Task inputs →
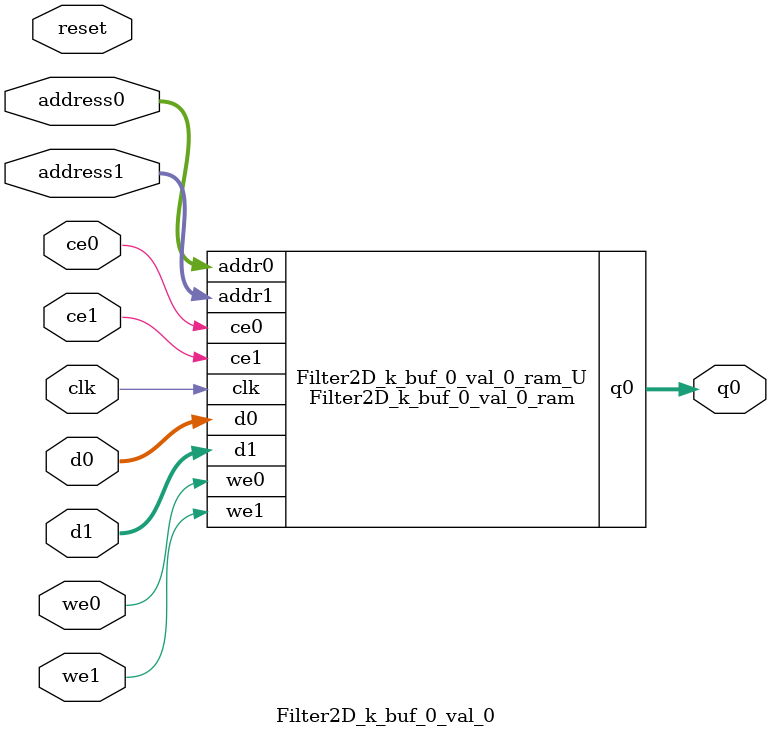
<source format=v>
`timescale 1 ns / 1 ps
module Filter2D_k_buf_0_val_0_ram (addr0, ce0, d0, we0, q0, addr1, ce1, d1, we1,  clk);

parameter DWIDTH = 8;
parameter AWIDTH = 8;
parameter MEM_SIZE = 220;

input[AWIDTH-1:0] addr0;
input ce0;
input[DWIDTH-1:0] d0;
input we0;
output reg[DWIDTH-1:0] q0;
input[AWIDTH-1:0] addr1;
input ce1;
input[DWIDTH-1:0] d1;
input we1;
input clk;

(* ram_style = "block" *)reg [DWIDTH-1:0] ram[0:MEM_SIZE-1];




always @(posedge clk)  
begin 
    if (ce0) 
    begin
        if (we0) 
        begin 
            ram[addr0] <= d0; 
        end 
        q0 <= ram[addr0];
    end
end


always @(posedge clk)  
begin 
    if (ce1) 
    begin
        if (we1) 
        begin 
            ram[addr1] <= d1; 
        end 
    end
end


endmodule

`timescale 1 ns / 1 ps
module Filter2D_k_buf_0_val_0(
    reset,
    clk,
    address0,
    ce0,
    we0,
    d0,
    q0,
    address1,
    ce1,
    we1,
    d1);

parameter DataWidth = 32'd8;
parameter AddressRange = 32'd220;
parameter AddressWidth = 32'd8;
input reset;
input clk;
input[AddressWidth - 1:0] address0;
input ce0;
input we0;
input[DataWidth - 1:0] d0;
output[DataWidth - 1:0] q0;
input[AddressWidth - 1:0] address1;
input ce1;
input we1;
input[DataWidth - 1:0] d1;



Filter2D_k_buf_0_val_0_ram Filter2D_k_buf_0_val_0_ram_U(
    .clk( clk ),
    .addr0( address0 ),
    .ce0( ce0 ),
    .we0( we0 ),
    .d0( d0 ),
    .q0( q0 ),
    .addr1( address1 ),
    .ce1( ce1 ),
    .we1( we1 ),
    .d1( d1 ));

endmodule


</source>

==

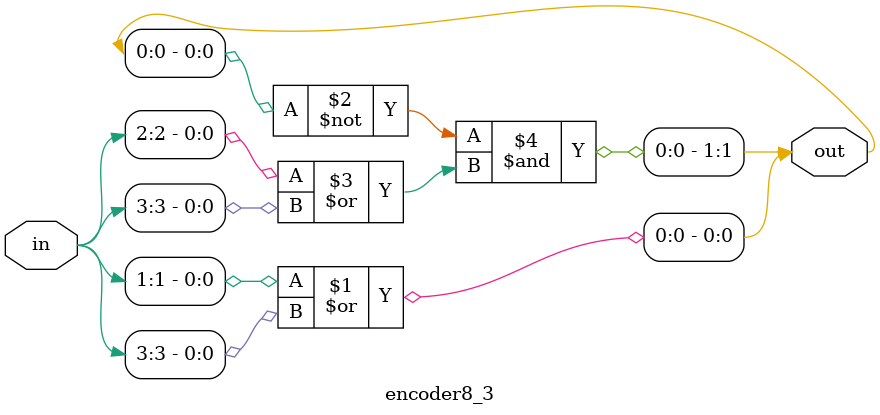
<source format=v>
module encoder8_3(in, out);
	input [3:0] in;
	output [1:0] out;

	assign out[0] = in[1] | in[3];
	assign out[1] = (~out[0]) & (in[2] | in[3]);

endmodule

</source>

* * *

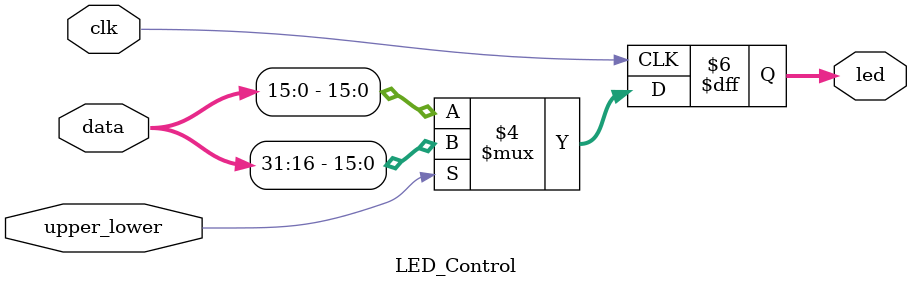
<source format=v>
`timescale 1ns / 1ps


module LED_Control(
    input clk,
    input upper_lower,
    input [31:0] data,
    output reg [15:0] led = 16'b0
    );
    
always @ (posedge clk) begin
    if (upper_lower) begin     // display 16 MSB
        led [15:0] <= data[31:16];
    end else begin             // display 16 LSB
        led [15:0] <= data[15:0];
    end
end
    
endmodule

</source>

Exercise requirements →
Locate all lines in the listing above with the word "DataWidth". Copy them.

Answer to this task →
parameter DataWidth = 32'd8;
input[DataWidth - 1:0] d0;
output[DataWidth - 1:0] q0;
input[DataWidth - 1:0] d1;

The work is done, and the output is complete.